The wading pool was a public facility, situated between 8th and 9th Avenue. It was developed as part of the construction of the current stone seawall during The Great Depression from 1929 to the late-1930s.
The construction of the seawall provided work in return for relief payment (sustenance or ‘susso’), to many of the unemployed, and often itinerant families who were part of the 30% of the workforce unemployed at that time. The wading pool, located where the Aquatic Center and gym now is, was completed in 1938. It was filled and flushed by the tides and provided a safe, shallow swimming place for the kids, and, no doubt, many adults.
In 1966, responding to public concern expressed about a storm water drainage outlet’s proximity to the pool’s tidal inlet, there were discussions about the wading pool’s fitness for use. The pollution problem may have been exacerbated by the rapidly increasing population resulting in occasional flood runoff from the proliferation of grease-traps, back yard wastewater sumps and septic tanks, and who knows what else, channelled into the storm-water gutters and ultimately into the bay.
The pollution problem, while not completely eliminated, was substantially reduced by the construction of the city-wide sewage system under the stewardship of Clem Jones in the late 60’s. However the Wading Pool did not survive the changes taking place.
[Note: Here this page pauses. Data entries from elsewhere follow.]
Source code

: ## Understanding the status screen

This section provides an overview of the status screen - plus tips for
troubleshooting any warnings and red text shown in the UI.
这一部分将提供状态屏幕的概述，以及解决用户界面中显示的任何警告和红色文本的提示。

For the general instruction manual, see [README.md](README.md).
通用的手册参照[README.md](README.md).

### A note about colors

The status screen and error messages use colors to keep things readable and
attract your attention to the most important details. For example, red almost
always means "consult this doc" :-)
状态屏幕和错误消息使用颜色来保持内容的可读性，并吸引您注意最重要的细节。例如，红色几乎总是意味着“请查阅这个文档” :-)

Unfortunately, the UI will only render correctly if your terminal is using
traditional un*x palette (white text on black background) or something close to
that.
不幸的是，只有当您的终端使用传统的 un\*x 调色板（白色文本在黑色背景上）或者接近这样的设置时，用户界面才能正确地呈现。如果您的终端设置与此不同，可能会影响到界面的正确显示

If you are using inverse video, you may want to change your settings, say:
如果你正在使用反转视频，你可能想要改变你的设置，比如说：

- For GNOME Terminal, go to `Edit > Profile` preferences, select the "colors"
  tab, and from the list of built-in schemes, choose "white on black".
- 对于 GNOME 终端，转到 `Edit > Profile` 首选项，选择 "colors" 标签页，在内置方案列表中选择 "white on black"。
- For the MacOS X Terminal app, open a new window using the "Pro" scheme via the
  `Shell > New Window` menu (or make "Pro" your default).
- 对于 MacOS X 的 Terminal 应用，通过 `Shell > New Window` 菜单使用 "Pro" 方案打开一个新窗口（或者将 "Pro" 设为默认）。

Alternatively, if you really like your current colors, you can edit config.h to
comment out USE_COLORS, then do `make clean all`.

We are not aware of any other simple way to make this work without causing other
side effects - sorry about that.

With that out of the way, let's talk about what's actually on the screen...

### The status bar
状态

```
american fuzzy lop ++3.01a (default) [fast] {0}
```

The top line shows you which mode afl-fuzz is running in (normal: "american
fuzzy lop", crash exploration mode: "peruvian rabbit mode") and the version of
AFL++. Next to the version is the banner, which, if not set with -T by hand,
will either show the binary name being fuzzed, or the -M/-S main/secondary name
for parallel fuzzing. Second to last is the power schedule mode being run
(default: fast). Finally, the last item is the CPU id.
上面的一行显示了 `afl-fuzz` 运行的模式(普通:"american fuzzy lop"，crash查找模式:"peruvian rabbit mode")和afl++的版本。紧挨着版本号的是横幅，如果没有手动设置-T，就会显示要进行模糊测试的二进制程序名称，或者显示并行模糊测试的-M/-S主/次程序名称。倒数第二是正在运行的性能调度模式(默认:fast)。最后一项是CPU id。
What happened to the pool’s stone retaining wall? Was it dug out? Bulldozed in or built over? Call the Sandgate Museum if you can fill in the details of the pool’s demise.
On a lighter note, the pool provided excellent, permanent, untroubled water for the many model boat sailors in the district. It was also home to an astounding number of Hercules Club Mud Whelks taking advantage of the protected environment of the pool.
While about a meter deep at high tide, the wading pool was not much more than ankle deep at low tide, except around areas of water turbulence at the slippery slide and the tidal inlets where it was a little deeper because the bottom was sand. Unlike the Heritage-listed Wynnum Wading Pool, also a 30’s relief construction, which has a concrete bottom and is still in use.
The Olympic swimming pool, opened in 1973, has expanded to become the Sandgate Council Aquatic Centre and Gym, occupying some seven acres where families were free to enjoy the bay’s glorious seafront.